Source texts of formatted documents:

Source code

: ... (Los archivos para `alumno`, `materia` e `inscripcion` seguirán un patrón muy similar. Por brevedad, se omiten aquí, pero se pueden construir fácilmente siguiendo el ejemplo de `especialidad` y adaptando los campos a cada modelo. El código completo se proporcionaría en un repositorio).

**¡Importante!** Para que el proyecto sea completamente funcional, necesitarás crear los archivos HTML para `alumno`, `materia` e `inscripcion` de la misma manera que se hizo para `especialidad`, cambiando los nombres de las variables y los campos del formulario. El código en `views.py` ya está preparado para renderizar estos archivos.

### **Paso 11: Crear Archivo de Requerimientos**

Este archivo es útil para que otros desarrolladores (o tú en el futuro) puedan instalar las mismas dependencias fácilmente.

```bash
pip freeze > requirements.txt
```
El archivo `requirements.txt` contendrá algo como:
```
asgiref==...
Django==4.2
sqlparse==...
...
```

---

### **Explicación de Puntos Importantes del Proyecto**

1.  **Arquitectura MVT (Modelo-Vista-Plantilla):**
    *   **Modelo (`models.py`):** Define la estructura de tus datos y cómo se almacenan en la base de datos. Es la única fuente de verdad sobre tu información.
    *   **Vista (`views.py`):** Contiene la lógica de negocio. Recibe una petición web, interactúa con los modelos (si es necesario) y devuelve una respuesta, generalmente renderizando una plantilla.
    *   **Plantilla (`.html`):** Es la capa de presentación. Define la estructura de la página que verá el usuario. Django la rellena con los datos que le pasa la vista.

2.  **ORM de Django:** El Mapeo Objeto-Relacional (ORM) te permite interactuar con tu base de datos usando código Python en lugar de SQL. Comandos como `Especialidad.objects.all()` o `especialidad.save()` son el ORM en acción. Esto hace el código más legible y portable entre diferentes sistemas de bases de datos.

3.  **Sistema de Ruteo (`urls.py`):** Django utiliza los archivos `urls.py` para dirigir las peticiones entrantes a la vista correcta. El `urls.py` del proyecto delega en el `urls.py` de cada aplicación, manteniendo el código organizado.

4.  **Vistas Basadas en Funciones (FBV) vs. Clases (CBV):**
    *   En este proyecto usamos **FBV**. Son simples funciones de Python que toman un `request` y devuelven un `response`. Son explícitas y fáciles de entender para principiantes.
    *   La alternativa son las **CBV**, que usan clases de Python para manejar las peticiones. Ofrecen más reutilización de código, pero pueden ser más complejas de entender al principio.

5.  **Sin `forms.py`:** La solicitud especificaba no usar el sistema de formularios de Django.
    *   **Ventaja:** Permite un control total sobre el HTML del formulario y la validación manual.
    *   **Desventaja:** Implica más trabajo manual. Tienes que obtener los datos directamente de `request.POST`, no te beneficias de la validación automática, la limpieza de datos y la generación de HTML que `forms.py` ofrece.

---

What to produce: Write out only the lines that run from the line containing "renderizar estos archivos." through the line containing "pasa la vista.", both included, exactly as they appear above.

Response for this exercise:
**¡Importante!** Para que el proyecto sea completamente funcional, necesitarás crear los archivos HTML para `alumno`, `materia` e `inscripcion` de la misma manera que se hizo para `especialidad`, cambiando los nombres de las variables y los campos del formulario. El código en `views.py` ya está preparado para renderizar estos archivos.

### **Paso 11: Crear Archivo de Requerimientos**

Este archivo es útil para que otros desarrolladores (o tú en el futuro) puedan instalar las mismas dependencias fácilmente.

```bash
pip freeze > requirements.txt
```
El archivo `requirements.txt` contendrá algo como:
```
asgiref==...
Django==4.2
sqlparse==...
...
```

---

### **Explicación de Puntos Importantes del Proyecto**

1.  **Arquitectura MVT (Modelo-Vista-Plantilla):**
    *   **Modelo (`models.py`):** Define la estructura de tus datos y cómo se almacenan en la base de datos. Es la única fuente de verdad sobre tu información.
    *   **Vista (`views.py`):** Contiene la lógica de negocio. Recibe una petición web, interactúa con los modelos (si es necesario) y devuelve una respuesta, generalmente renderizando una plantilla.
    *   **Plantilla (`.html`):** Es la capa de presentación. Define la estructura de la página que verá el usuario. Django la rellena con los datos que le pasa la vista.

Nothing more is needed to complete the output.